Self-force of a scalar field for circular orbits about a Schwarzschild black hole

Abstract

The foundations are laid for the numerical computation of the actual worldline for a particle orbiting a black hole and emitting gravitational waves. The essential practicalities of this computation are illustrated here for a scalar particle of infinitesimal size and small but finite scalar charge. This particle deviates from a geodesic because it interacts with its own retarded field ${\psi }^{\mathrm{ret}}.$ A recently introduced Green’s function $G^{\mathrm{S}}$ precisely determines the singular part ${\psi }^{\mathrm{S}}$ of the retarded field.
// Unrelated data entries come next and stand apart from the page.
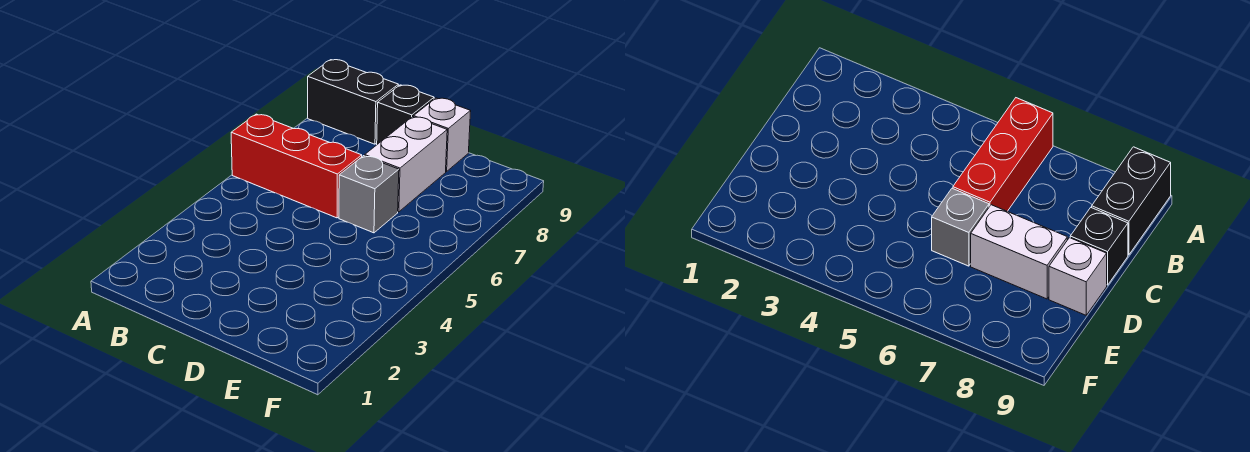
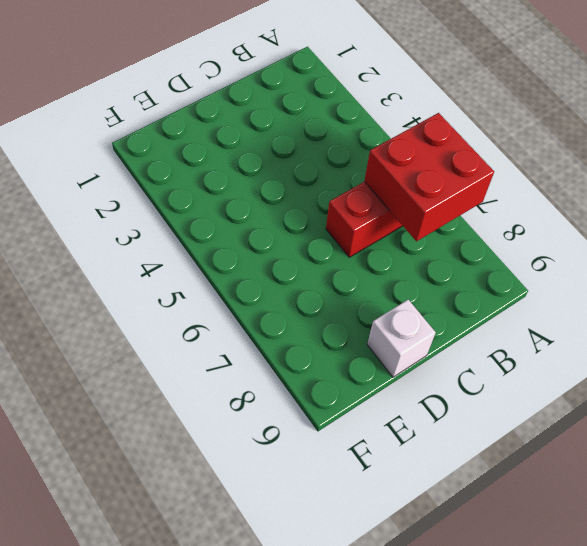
red brick A6:B7 level 2 -> none
none -> black brick A9:B9 level 1
none -> black brick C9 level 1

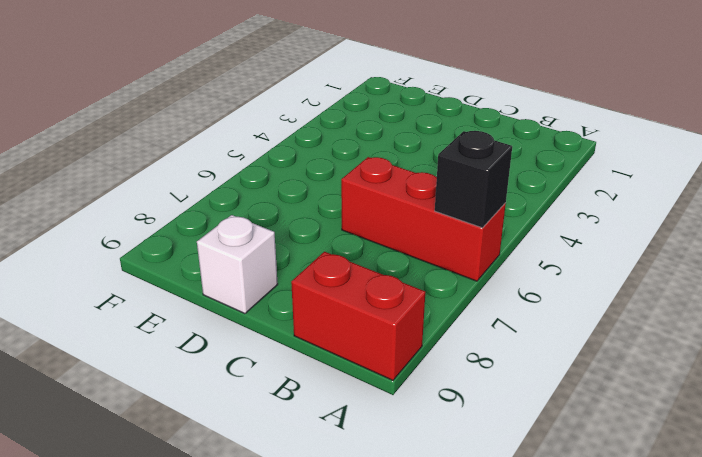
black brick A6 level 2 -> black brick C9 level 1
red brick A9:B9 level 1 -> black brick A9:B9 level 1
none -> grey brick D6 level 1
none -> white brick D7:D8 level 1

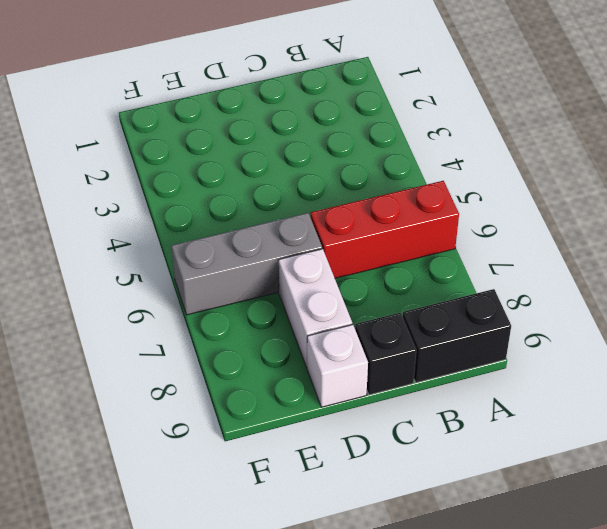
grey brick D6:F6 level 1 -> grey brick D6 level 1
This part exerts no force on the particle. The remainder of the field ${\psi }^{\mathrm{R}}={\psi }^{\mathrm{ret}}-{\psi }^{\mathrm{S}}$ is a vacuum solution of the field equation and is entirely responsible for the self-force. A particular, locally inertial coordinate system is used to determine an expansion of ${\psi }^{\mathrm{S}}$ in the vicinity of the particle. For a particle in a circular orbit in the Schwarzschild geometry, the mode-sum decomposition of the difference between ${\psi }^{\mathrm{ret}}$ and the dominant terms in the expansion of ${\psi }^{\mathrm{S}}$ provide a mode-sum decomposition of an approximation for ${\psi }^{\mathrm{R}}$ from which the self-force is obtained. When more terms are included in the expansion, the approximation for ${\psi }^{\mathrm{R}}$ is increasingly differentiable, and the mode sum for the self-force converges more rapidly.